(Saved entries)

□ □ □ □ □ □ □

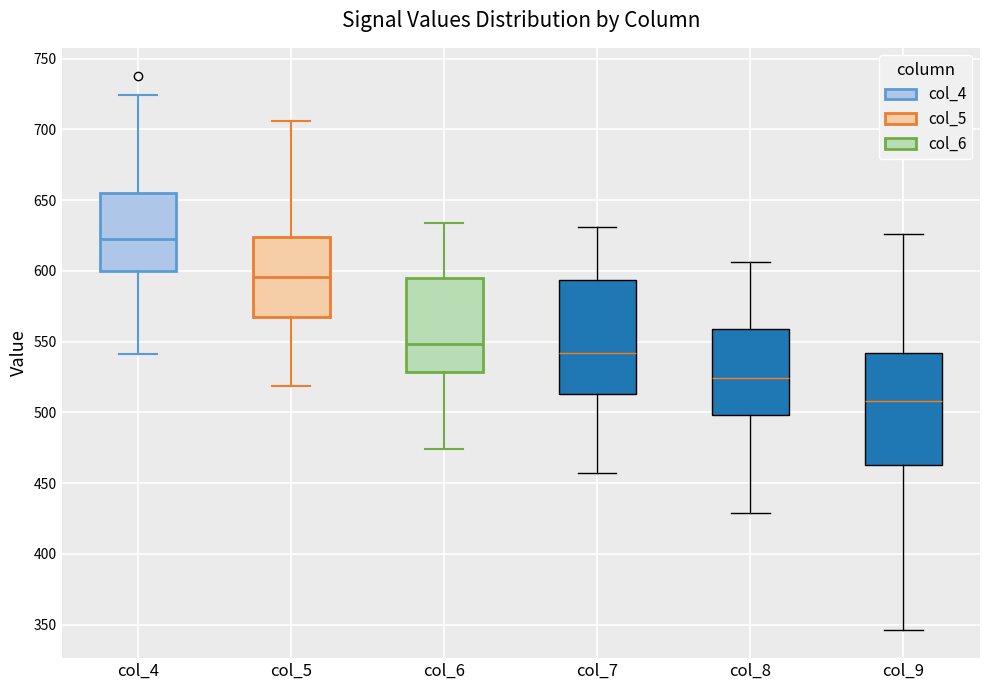

Reading left to right, transcribe this box plot: for each box, give where its median line is, the range the box spans, and where its two whiskers end, as read against the y-axis. The values are not printed on the chart, so give them approximately, as read against the axis.

col_4: median 625, box 600 to 655, whiskers 540 to 725
col_5: median 595, box 570 to 625, whiskers 520 to 705
col_6: median 550, box 530 to 595, whiskers 475 to 635
col_7: median 540, box 515 to 595, whiskers 455 to 630
col_8: median 525, box 500 to 560, whiskers 430 to 605
col_9: median 510, box 465 to 540, whiskers 345 to 625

□ □ □ □ □ □ □

REQUIRED ACTION —
Return all of the data above word for word and line for line, leaving out the pictures.

RESPONSE —
Reading left to right, transcribe this box plot: for each box, give where its median line is, the range the box spans, and where its two whiskers end, as read against the y-axis. The values are not printed on the chart, so give them approximately, as read against the axis.

col_4: median 625, box 600 to 655, whiskers 540 to 725
col_5: median 595, box 570 to 625, whiskers 520 to 705
col_6: median 550, box 530 to 595, whiskers 475 to 635
col_7: median 540, box 515 to 595, whiskers 455 to 630
col_8: median 525, box 500 to 560, whiskers 430 to 605
col_9: median 510, box 465 to 540, whiskers 345 to 625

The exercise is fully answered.